▸ **TEXT EXCERPT**

There’s something about history…

Or herstory. Or our collective past. Something that makes talking about our past and the need to treat it with care and respect silence a room full of people like few other topics in the humanities.

This was the case when Jon Voss of HistoryPin spoke to a room full of librarians and information specialists at ACCESS 2013. Voss gave a great talk titled “Can one story change the world?”, taking the audience back to a diary and photos of a family member and the need to connect the past, present, and future. This is what HistoryPin allows its users to do. By uploading their old photos to the site and then pinning them to a map of the location in which they were taken, users can both create a personal archive of their past, and share their history with other users from all over the globe.

A relatively simple idea like this spawns so much creativity. Voss spoke about working with 6th graders and having them ask their parents about their family history. There are ongoing projects with museums and archives to pin their collections and make their images truly public. And its not just photos that can be pinned. Take a look at Putting Art on the Map, a collaboration between HistoryPin and the Imperial War Museum to capture information about art and artists of WWI. This site is a wonderful    place for scholars in history to come together with those in geography, art, and computing to make an interactive information space for the public. By collecting old photographs, art, letters, and memories, users of HistoryPin can help keep their personal histories alive, and embed them in a network of cultural information. Acting as memory-keepers is exactly what Voss encouraged the audience to do: “Let’s grab these stories when we can. Let’s start these conversations.” I agree wholeheartedly. Let’s do so, before its too late.

▸ **WHAT IS NEEDED**
Condense the paragraph of the post about HistoryPin that opens "This was the case when Jon Voss" into a short bulleted list that keeps its main facts. The lines that follow are not needed for this.

▸ **RECORD SET**
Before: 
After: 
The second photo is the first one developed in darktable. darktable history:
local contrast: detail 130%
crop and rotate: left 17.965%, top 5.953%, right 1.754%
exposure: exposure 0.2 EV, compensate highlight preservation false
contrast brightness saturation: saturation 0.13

▸ **ANSWER SPACE**
- Jon Voss of HistoryPin spoke to librarians and information specialists at ACCESS 2013.
- His talk, "Can one story change the world?", drew on a family member's diary and photos and on the need to connect past, present, and future.
- HistoryPin lets users upload old photos and pin them to a map of where they were taken.
- Users can build a personal archive of their past and share their history with users around the globe.